© 2010 S.H. Parker
"Amen" (אָמֵן) may be the best know word in Torah. Jews, Christians and Muslims all use it. Christians use it at the end of prayers and hymns. Muslims terminate supplications with "amen." Even the most flagrantly irreligious folks know and use it to express agreement.
Is that whatאָמֵן means, "I agree?" Or, "I agree?" - That's what most people think.
As I draft this, we've just finished reading parshah Ki Tavo (Devarim 26:1 ff). The most prominent and striking passages in Ki Tavo are the "Blessings and Curses," starting at 27:1.
Moshe and the elders begin (27:1) by ordering a well written copy of the torah be placed in public view (standard near eastern practice) immediately on crossing the Jordan, in Shechem. This is just a stele.
Then an alter must be built. A burnt offering and well-being (peace) offerings are to be made and eaten (most sacrifices were eaten by the person(s) offering the sacrifice -- hence my claim that Jews invented the barbeque picnic-- the burnt offering being the primary, possibly only, exception).

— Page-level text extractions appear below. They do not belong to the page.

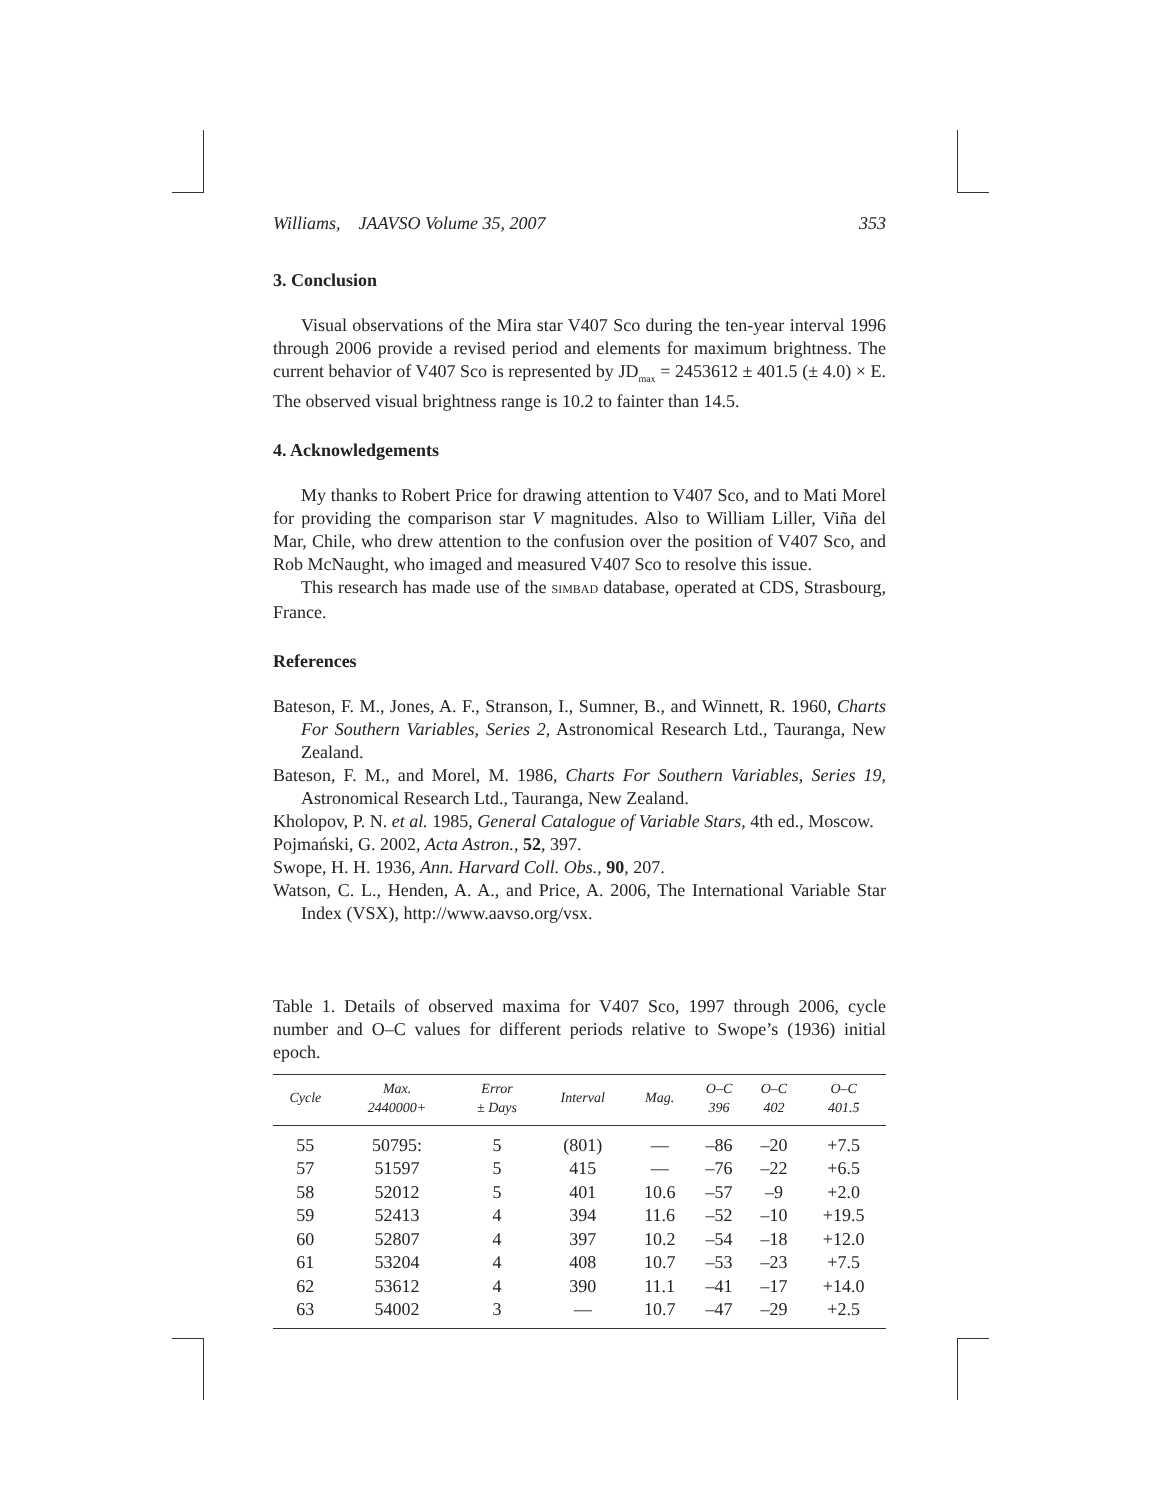Williams, JAAVSO Volume 35, 2007 353
3. Conclusion
Visual observations of the Mira star V407 Sco during the ten-year interval 1996 through 2006 provide a revised period and elements for maximum brightness. The current behavior of V407 Sco is represented by JD<sub>max</sub> = 2453612 ± 401.5 (± 4.0) × E. The observed visual brightness range is 10.2 to fainter than 14.5.
4. Acknowledgements
My thanks to Robert Price for drawing attention to V407 Sco, and to Mati Morel for providing the comparison star V magnitudes. Also to William Liller, Viña del Mar, Chile, who drew attention to the confusion over the position of V407 Sco, and Rob McNaught, who imaged and measured V407 Sco to resolve this issue.
This research has made use of the SIMBAD database, operated at CDS, Strasbourg, France.
References
Bateson, F. M., Jones, A. F., Stranson, I., Sumner, B., and Winnett, R. 1960, Charts For Southern Variables, Series 2, Astronomical Research Ltd., Tauranga, New Zealand.
Bateson, F. M., and Morel, M. 1986, Charts For Southern Variables, Series 19, Astronomical Research Ltd., Tauranga, New Zealand.
Kholopov, P. N. et al. 1985, General Catalogue of Variable Stars, 4th ed., Moscow.
Pojmański, G. 2002, Acta Astron., 52, 397.
Swope, H. H. 1936, Ann. Harvard Coll. Obs., 90, 207.
Watson, C. L., Henden, A. A., and Price, A. 2006, The International Variable Star Index (VSX), http://www.aavso.org/vsx.
Table 1. Details of observed maxima for V407 Sco, 1997 through 2006, cycle number and O–C values for different periods relative to Swope’s (1936) initial epoch.
| Cycle | Max. 2440000+ | Error ± Days | Interval | Mag. | O–C 396 | O–C 402 | O–C 401.5 |
| --- | --- | --- | --- | --- | --- | --- | --- |
| 55 | 50795: | 5 | (801) | — | –86 | –20 | +7.5 |
| 57 | 51597 | 5 | 415 | — | –76 | –22 | +6.5 |
| 58 | 52012 | 5 | 401 | 10.6 | –57 | –9 | +2.0 |
| 59 | 52413 | 4 | 394 | 11.6 | –52 | –10 | +19.5 |
| 60 | 52807 | 4 | 397 | 10.2 | –54 | –18 | +12.0 |
| 61 | 53204 | 4 | 408 | 10.7 | –53 | –23 | +7.5 |
| 62 | 53612 | 4 | 390 | 11.1 | –41 | –17 | +14.0 |
| 63 | 54002 | 3 | — | 10.7 | –47 | –29 | +2.5 |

Then something quite striking is described. The people are divided into two groups, one to stand on Mount Gerizim, the other on Mount Ebal. The Levites then loudly proclaim "Cursed be the one that ..." twelve times, twelve curses. This is followed by "Blessed are you..."
Mounts Gerizim (left) and Ebal (right), i.e., Shechem (modern
But, after each curse,
|וְאָמַר כָּל-הָעָם, אָמֵן||All the people said "amen"|
(this can also be correctly translated "The people will say 'Amen'" but that doesn't seem correct here, even though many chumashim render it that way).
The curses are the most awful predictions of what will happen for failing to listen to and do the mitzvot. And "the people said 'amen'!"
If "amen" means "I agree" or "I strongly agree," should we render thus: "Cursed be he that perverts the justice due to the stranger, fatherless or widow. And the people said 'we agree'?"
"Yeah, right, that's a good idea! Curse that dude!"
I don't think so.
Rabbi Victor Weissberg sites tractate Sanhedrin (111a; also see Shabbat 119b), arguing thatאָמֵן is an acronym for אל מלך נאמן (’El melekh ne’eman, "God trustworthy King" -- note, this is the phrase we say immediately before reciting the shma.)
The etymology of אָמֵן
אָמֵן comes from the root א-מ-ן (aman), meaning to be firm, confirmed, reliable.
Pointilized as it is in אָמֵן, the word means "let it be," "so be it" or, in the immoral words of Jean Luc Picard, "make it so."
When we say אָמֵן, at the end of a brucha, in response to any statement, we are saying "make it so." It is, therefore, a term not to be taken lightly.